Welcome to the AI Search Era: Competing in the Age of AI Agents
Missed the live session? Watch the on-demand recording and discover how AI agents are already transforming search, customer journeys, and digital strategy.
Pi Datametrics and Lumar have teamed up to bring you the ultimate playbook for the AI search era.
Speakers
- Jon Earnshaw, Chief Product Evangelist at Pi Datametrics
- Richard Barrett, Director of SEO Professional Services at Lumar
In this webinar you’ll learn:
- How agentic search is reshaping customer journeys
- The difference between personal agents and business agents
- What Model Context Protocol (MCP) is, and why it matters
- Practical steps businesses can take to stay visible and competitive
Whether you’re responsible for digital strategy, marketing, customer experience, or innovation, you’ll leave with a clear understanding of how AI agents are changing search and what your business needs to do next.
Move beyond prompt tracking
One of the biggest questions from the webinar was how businesses should measure visibility as AI search becomes increasingly conversational.
Discover why tracking individual prompts only tells part of the story and how understanding conversation spaces can help you measure your brand’s presence across AI search.
Overview
Search is transitioning from classic query refinement to Agentic Search—where personal AI agents (like Gemini Spark) and business AI agents negotiate, narrow down choices, and make purchases on behalf of users.

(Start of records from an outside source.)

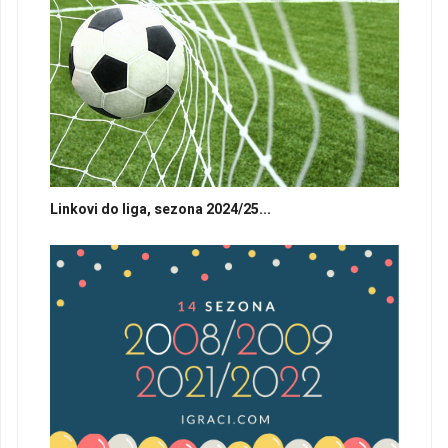
Linkovi do liga, sezona 2024/25...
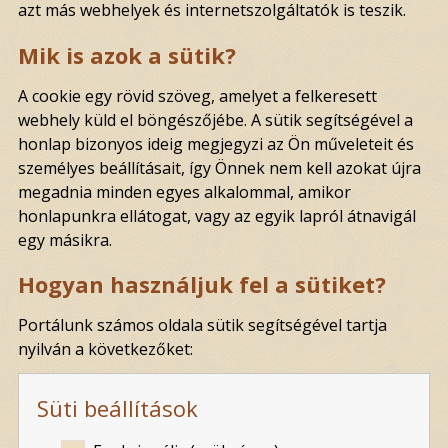
azt más webhelyek és internetszolgáltatók is teszik.
Mik is azok a sütik?
A cookie egy rövid szöveg, amelyet a felkeresett
webhely küld el böngészőjébe. A sütik segítségével a
honlap bizonyos ideig megjegyzi az Ön műveleteit és
személyes beállításait, így Önnek nem kell azokat újra
megadnia minden egyes alkalommal, amikor
honlapunkra ellátogat, vagy az egyik lapról átnavigál
egy másikra.
Hogyan használjuk fel a sütiket?
Portálunk számos oldala sütik segítségével tartja
nyilván a következőket:
Süti beállítások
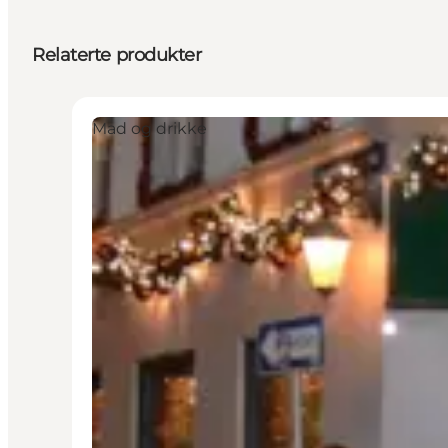
Relaterte produkter
Mad og drikke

Hosted by Jon Earnshaw (Chief Product Evangelist, Pi Data Metrics) and Richard (Director of SEO, Lumar), this webinar explores how brands must prepare for machine interpretation, leverage Model Context Protocols (MCP), and build scalable technical foundations.
Executive Summary
As AI search evolves into agentic execution, traditional brand experience (fluffy copy and rich visuals) is compressed into raw, machine-readable attributes. To maintain market share, organizations must prepare for personal and business agents that navigate multi-turn decision-making layers. Achieving long-term visibility requires combining structured data, robust server health, multi-turn conversational mapping, and open Model Context Protocols (MCP).
Key Takeaways
The Shift from Experience to Machine Interpretation: Personal AI agents compress rich visual and wordy content into fundamental product attributes. Brands must ensure their core data, features, and value propositions are cleanly structured for machine evaluation.
The Role of Business vs. Personal Agents:
Business Agents (e.g., Ask Macy’s): Merchant-controlled agents driving efficiency, engagement, and up to $4\times$ higher customer spend.
Personal Agents (e.g., Gemini Spark): Consumer-facing assistants executing continuous, background search tasks (e.g., price tracking, scheduling, and product comparisons).
Model Context Protocols (MCP) Are the New AI Gateway: MCPs act as open-source “instructions” allowing LLMs and external agents to query databases, SaaS platforms, and website inventory securely without needing open browser windows or manual inputs.
Technical SEO Remains the Foundation for Agentic Crawling:
Preventing Crawl Errors: AI bots (like Amazon Bot) crawl aggressively; hidden server failures (500 errors) or JavaScript rendering issues immediately remove a brand from the agent layer.
Internal Linking: Precise internal linking provides LLMs with explicit context and semantic pathways to evaluate page priority.
Track Conversational Spaces, Not Static Prompts: Consumers average 4.2 turns per AI interaction. Instead of chasing isolated, one-off prompts, map and optimize content to cover entire multi-step decision paths.